Bowles & Wyer
 

Could landscape architects' skillsets be more widely applied?

Written by John Wyer

The ‘conservatory’ on the fourth floor of the Barbican is an unusual place for the Landscape Institute to hold a party, but last night it was rammed with Landscape Architects from all ends of the profession. Was it was an inspired choice? The brutalist architecture countered by the Tetrastigma, Ficus benjamina and other seventies throwbacks gave a neat if somewhat outdated reminder of the relevance of landscape and an interesting contrast to one of the themes of the evening – the 300th anniversary of Capability Brown. Some might argue that the 1970’s was not landscape architecture at its finest.
What interested me though was a second theme that emerged from the evening. In his ‘acceptance’ speech Noel Farrer (the incoming president) spoke of the great work done by Sue Illman (the outgoing president). As most people know, Sue’s area of expertise is water – SUDS, water sensitive urban design and the like. Noel mused on the way that Sue’s use of a single theme – water – was able to illustrate potential weakness in almost any issue, whether it is urban design, agriculture, global warming or transport.
Water of course connects all issues, especially those around biological (including human) activity. It is the connectivity and life force carrier of all biological systems.
Afterwards I was speaking to Jason Prior, a friend from college days. Jason trained as a landscape architect, but these days runs the built and external services section of Aecom, an international services company. He has around 10,000 people working for him – structural and services engineers, architects planners and of course some landscape architects.
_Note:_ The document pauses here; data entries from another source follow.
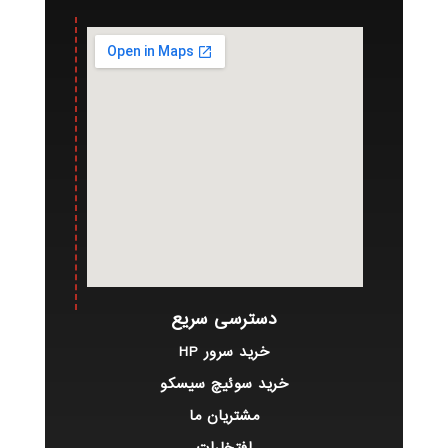
دسترسی سریع
خرید سرور HP
خرید سوئیچ سیسکو
مشتریان ما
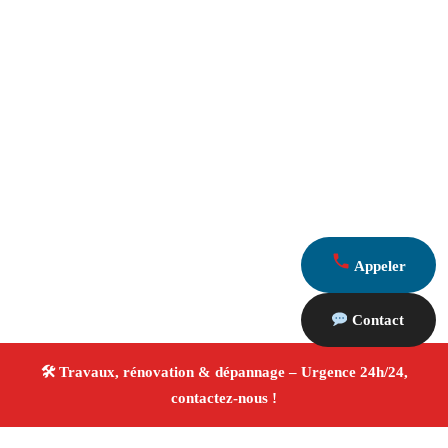
Appeler
Contact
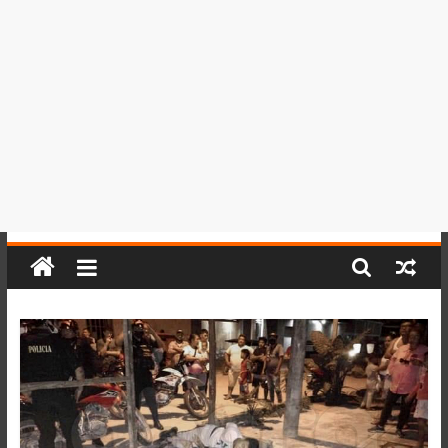
del
Perú,
Mundo
,
Ucayali,
San
Martín
y
Loreto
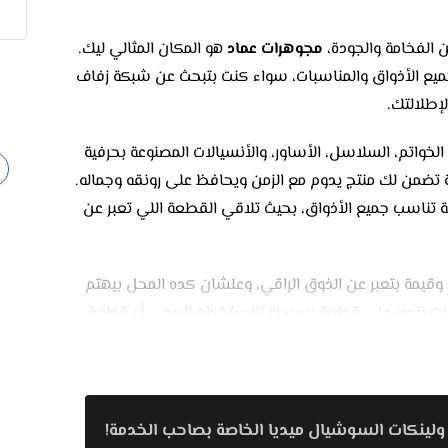
 الفخامة والجودة،
مجوهرات عماد
هو المكان المثالي ليك.
ميع الأذواق والمناسبات، سواء كنت بتبحث عن شبكة زفاف
إطلالتك.
الخواتم، السلاسل، الأساور، والأنسيالات المصنوعة بحرفية
تضمن لك منتج يدوم مع الزمن ويحافظ على رونقه وجماله.
 تناسب جميع الأذواق، بحيث تلاقي القطعة اللي تعبر عن
وقيمة بتعبر عن الذوق الراقي، وعلشان كده المحل بيهتم
نت بتدور على قطعة بسيطة للاستخدام اليومي أو قطعة
ة، لأن فريق العمل المتخصص هناك بيساعدك في اختيار
ن، الأسعار بتكون متنوعة ومناسبة لجميع الميزانيات، عشان
ولينكات السوشيال ميديا الخاصة بصاحب الخدمة!
ن الجودة أو التصميم. بالإضافة إلى ذلك، المحل بيقدم عروض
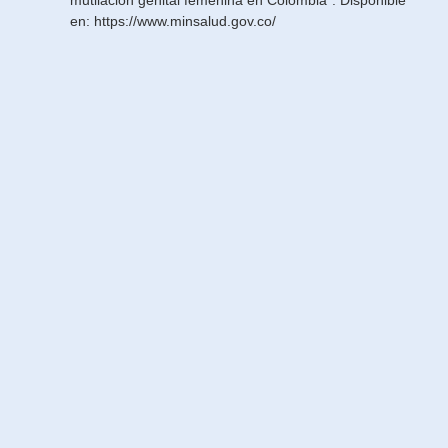
en:
https://www.minsalud.gov.co/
I asked him what he thought his training as a landscape architect brought to the job that others would not have. His answer was – “An understanding of systems”. An interesting answer. I thought about this: structural engineers are principally problem-solvers; services engineers design systems, architects (whilst doing a bit of both of those) design objects. Landscape architects on the other hand design frameworks which are then populated by systems and biological components. Although we also have our share of object design and problem-solving, it is this ability (or necessity?) to see the wider picture that makes landscape architects unique amongst design professionals. Not only do we design with time in a way which no other professions do, our projects are actually designed to change and develop as time passes. My guess is that the bigger the scheme, the truer this is.
So the question remains, are these skills under-utilised? Does landscape architecture provide a training – or state of mind – for more widely applicable skill-set? If so, how can the profession market itself to be taken more seriously, more widely. Perhaps we should leave it to Noel Farrer to answer that one.